This is the code for performing the signal reconstruction analyses reported in "Emergence and organization of adult brain function through child development." Yates, Ellis, Turk-Browne (2020) https://www.sciencedirect.com/science/article/pii/S1053811920310910?via%3Dihub
Abstract
Adult cognitive neuroscience has guided the study of human brain development by identifying regions associated with cognitive functions at maturity. The activity, connectivity, and structure of a region can be compared across ages to characterize the developmental trajectory of the corresponding function. However, developmental differences may reflect both the maturation of the function and also its organization across the brain. That is, a function may be present in children but supported by different brain regions, leading its maturity to be underestimated. Here we test the presence, maturity, and localization of adult functions in children using shared response modeling, a machine learning approach for functional alignment. After learning a lower-dimensional feature space from fMRI activity as adults watched a movie, we translated these shared features into the anatomical brain space of children 3--12 years old.
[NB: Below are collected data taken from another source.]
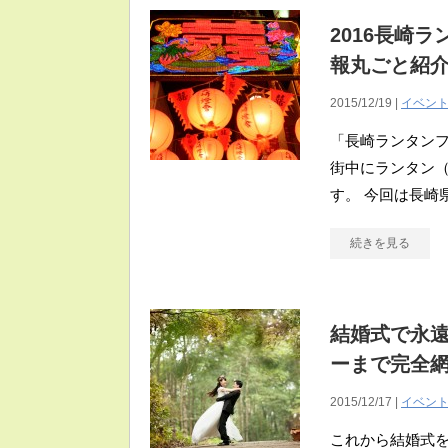
2016長崎
報丸ごと紹
2015/12/19 |
イベン
「長崎ランタンフ
街中にランタン
す。 今回は長崎
続きを見る
結婚式で永
ーまで完全
2015/12/17 |
イベン
これから結婚式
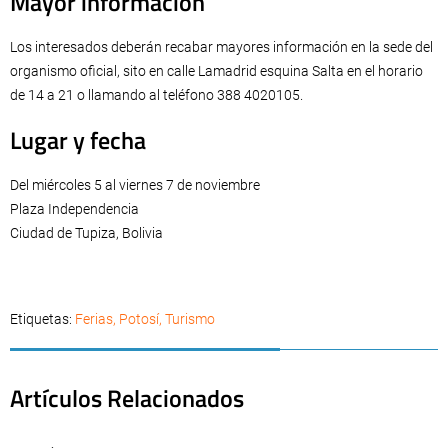
Mayor información
Los interesados deberán recabar mayores información en la sede del
organismo oficial, sito en calle Lamadrid esquina Salta en el horario
de 14 a 21 o llamando al teléfono 388 4020105.
Lugar y fecha
Del miércoles 5 al viernes 7 de noviembre
Plaza Independencia
Ciudad de Tupiza, Bolivia
Etiquetas:
Ferias
,
Potosí
,
Turismo
Artículos Relacionados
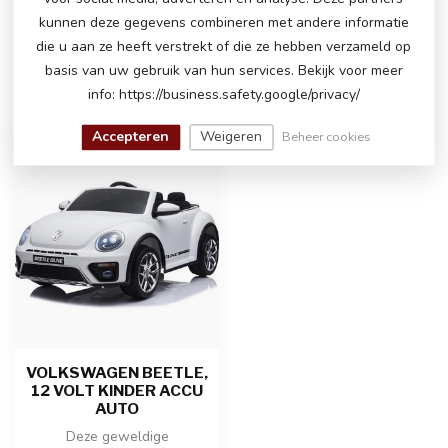
kunnen deze gegevens combineren met andere informatie
die u aan ze heeft verstrekt of die ze hebben verzameld op
basis van uw gebruik van hun services. Bekijk voor meer
RECENT BEKEKEN
info: https://business.safety.google/privacy/
Accepteren
Weigeren
Beheer cookies
-17%
VOLKSWAGEN BEETLE,
12 VOLT KINDER ACCU
AUTO
Deze geweldige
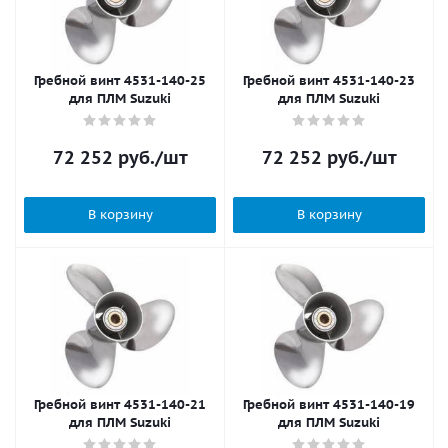
Гребной винт 4531-140-25
Гребной винт 4531-140-23
для ПЛМ Suzuki
для ПЛМ Suzuki
72 252
руб.
/шт
72 252
руб.
/шт
В корзину
В корзину
Гребной винт 4531-140-21
Гребной винт 4531-140-19
для ПЛМ Suzuki
для ПЛМ Suzuki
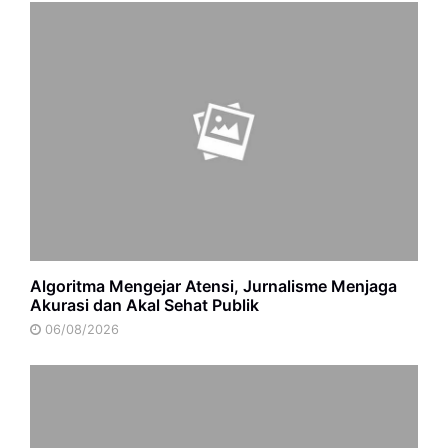
Algoritma Mengejar Atensi, Jurnalisme Menjaga
Akurasi dan Akal Sehat Publik
06/08/2026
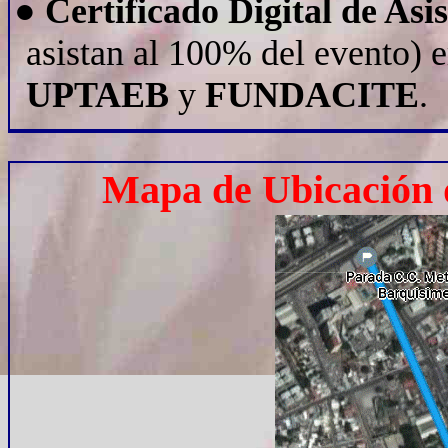
●
Certificado Digital de Asi
asistan al 100% del evento) 
UPTAEB
y
FUNDACITE
.
Mapa de Ubicación d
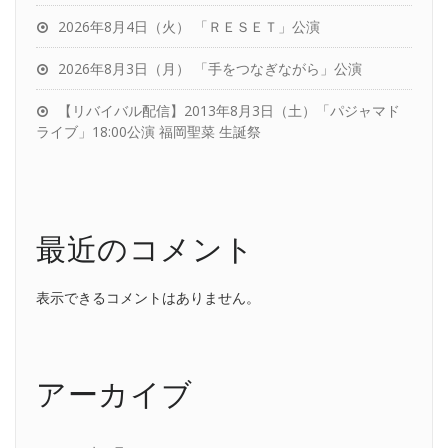
2026年8月4日（火） 「ＲＥＳＥＴ」公演
2026年8月3日（月） 「手をつなぎながら」公演
【リバイバル配信】2013年8月3日（土）「パジャマド
ライブ」18:00公演 福岡聖菜 生誕祭
最近のコメント
表示できるコメントはありません。
アーカイブ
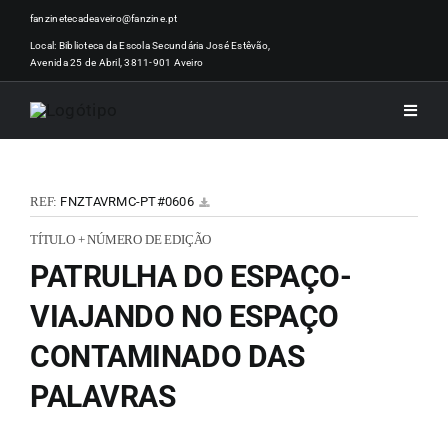
Skip
fanzinetecadeaveiro@fanzine.pt
to
Local: Biblioteca da Escola Secundária José Estêvão,
Avenida 25 de Abril, 3811-901 Aveiro
content
Toggle
Naviga
INÍCI
REF:
FNZTAVRMC-PT#0606
NOTÍ
TÍTULO + NÚMERO DE EDIÇÃO
PATRULHA DO ESPAÇO-
ARTI
VIAJANDO NO ESPAÇO
CONTAMINADO DAS
ACER
PALAVRAS
ZINEM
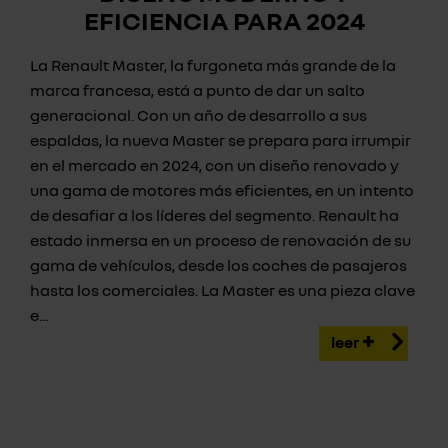
EFICIENCIA PARA 2024
La Renault Master, la furgoneta más grande de la
marca francesa, está a punto de dar un salto
generacional. Con un año de desarrollo a sus
espaldas, la nueva Master se prepara para irrumpir
en el mercado en 2024, con un diseño renovado y
una gama de motores más eficientes, en un intento
de desafiar a los líderes del segmento. Renault ha
estado inmersa en un proceso de renovación de su
gama de vehículos, desde los coches de pasajeros
hasta los comerciales. La Master es una pieza clave
e...
leer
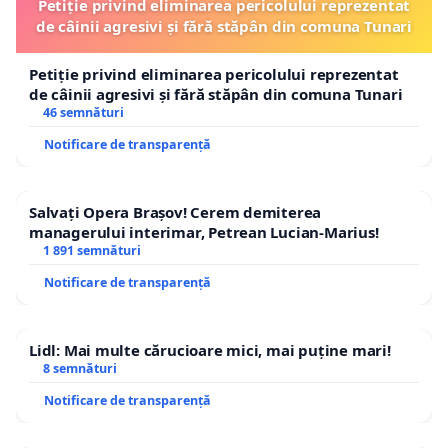
Petiție privind eliminarea pericolului reprezentat
de câinii agresivi și fără stăpân din comuna Tunari
Petiție privind eliminarea pericolului reprezentat
de câinii agresivi și fără stăpân din comuna Tunari
46 semnături
Notificare de transparență
Salvați Opera Brașov! Cerem demiterea
managerului interimar, Petrean Lucian-Marius!
1 891 semnături
Notificare de transparență
Lidl: Mai multe cărucioare mici, mai puține mari!
8 semnături
Notificare de transparență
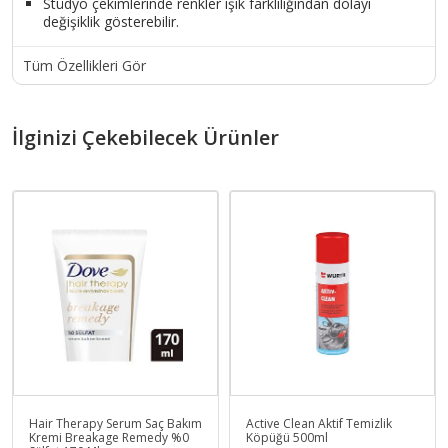
Stüdyo çekimlerinde renkler ışık farklılığından dolayı
değişiklik gösterebilir.
Tüm Özellikleri Gör
İlginizi Çekebilecek Ürünler
Hair Therapy Serum Saç Bakım
Active Clean Aktif Temizlik
Kremi Breakage Remedy %0
Köpüğü 500ml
To evaluate functional maturity, we correlated this reconstructed activity with children’s actual fMRI activity as they watched the same movie. We found reliable correlations throughout cortex, even in the youngest children. The strength of the correlation in the precuneus, inferior frontal gyrus, and lateral occipital cortex predicted chronological age. These age-related changes were driven by three types of developmental trajectories: emergence from absence to presence, consistency in anatomical expression, and reorganization from one anatomical region to another. We also found evidence that the processing of pain-related events in the movie underwent reorganization across childhood. This data-driven, naturalistic approach provides a new perspective on the development of functional neuroanatomy throughout childhood.
Scripts
We have included our main analyses scripts and participant group labels files for replicating our results. The figure below illustrates the main steps used when running the signal reconstruction analysis. It is assumed that data has already been preprocessed (described below). Before implementing the main script, you must first edit the code in scripts/SR_utils.py marked "PARAMETERS" and make changes specific to your setup (e.g., location of preprocessed data, where data is to be stored). Here you should also indicate where you have stored the nifti file that is used for masking your data; in our analyses, we used the intersect brain mask of all participants created using the FSL merge command.
Environment setup
In order to run this code, python and BrainIAK must be in your environment. These modules are loaded in scripts/source_environment.sh. The code assumes that you use SLURM for your job submission, but could be edited to suit other cluster environments. Note however, some of these computations are time and memory intensive, depending on the number of subjects in the group used for learning the SRM features.
Dataset and preprocessing information
We analyze open-source data from the "Development of the social brain from age three to twelve years" by Hilary Richardson, Grace Lisandrelli, Alexa Riobueno-Naylor & Rebecca Saxe. The original paper can be found here: https://www.nature.com/articles/s41467-018-03399-2. We downloaded data from OpenNeuro: https://openneuro.org/datasets/ds000228/versions/1.0.0.
Preprocessing was done using fmriprep 1.1.8. The script used to run fMRIprep is located in scripts/run_fmriprep.sh. Because slice acquisition for the adult sample (and some children) was different from that of most children, FSL's FLIRT command was then used to resample the adult and some children data to all have the same voxel dimensions (3.13 mm isotropic with 10% slice gap). The preprocessed outputs of fmriprep, resampled to the same voxel space, were then used for our analyses.